◆ Your objective ◆
Copy out all of the data below word for word, omitting the pictures.

◆ Material to process ◆
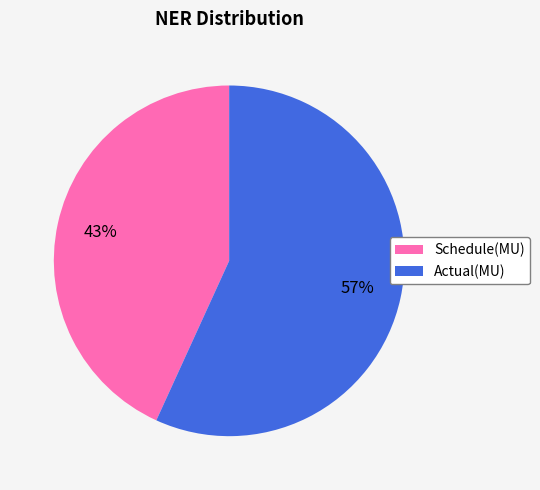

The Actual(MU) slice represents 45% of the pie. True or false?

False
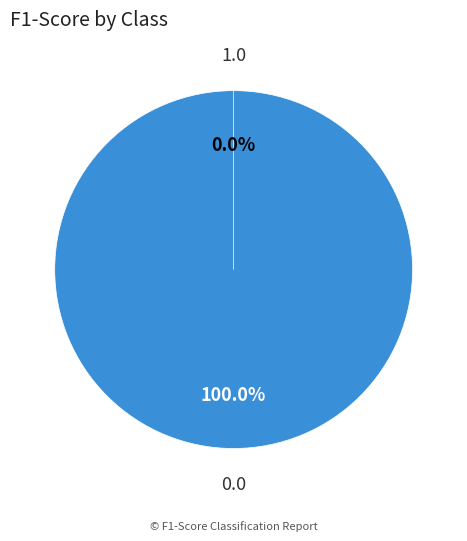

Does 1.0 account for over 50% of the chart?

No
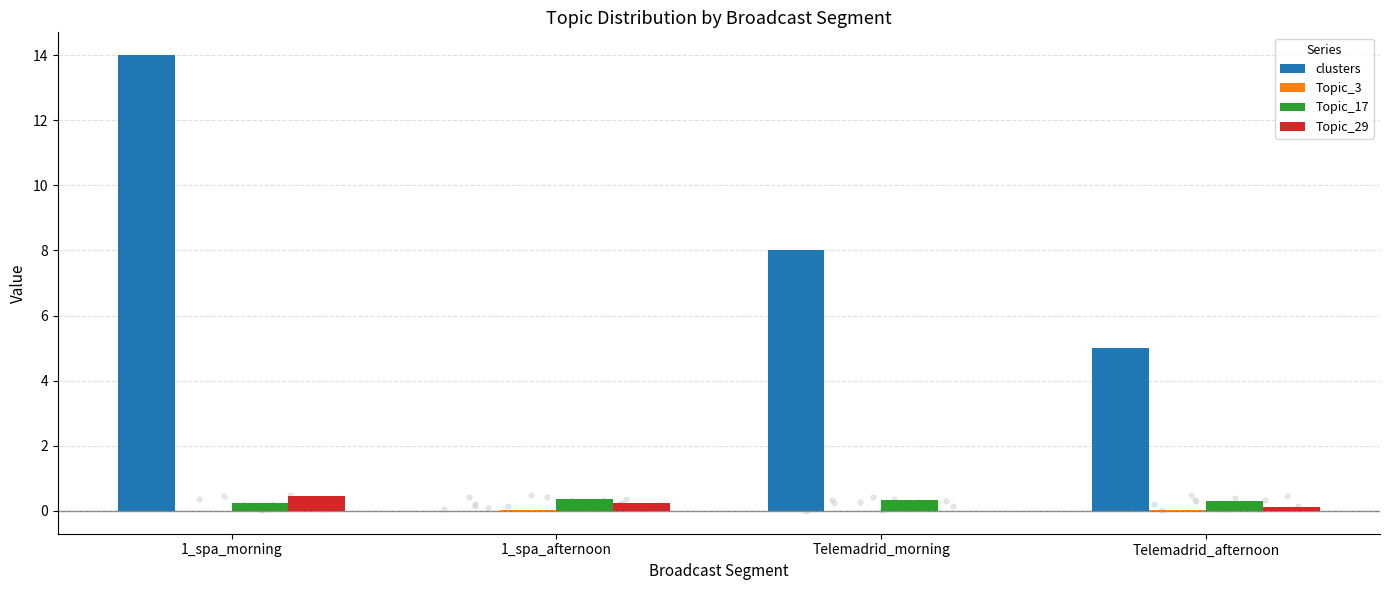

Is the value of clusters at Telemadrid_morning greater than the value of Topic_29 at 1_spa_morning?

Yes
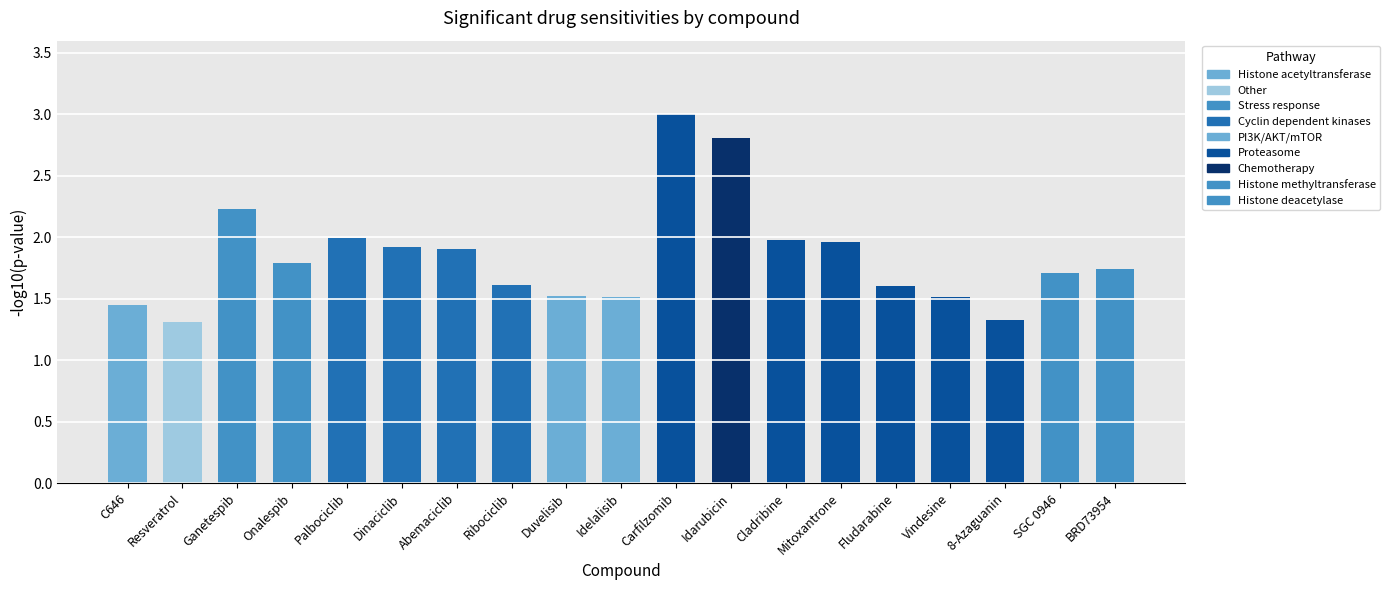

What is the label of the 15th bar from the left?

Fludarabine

◆ Answer for this exercise ◆
The Actual(MU) slice represents 45% of the pie. True or false?

False

Does 1.0 account for over 50% of the chart?

No

Is the value of clusters at Telemadrid_morning greater than the value of Topic_29 at 1_spa_morning?

Yes

What is the label of the 15th bar from the left?

Fludarabine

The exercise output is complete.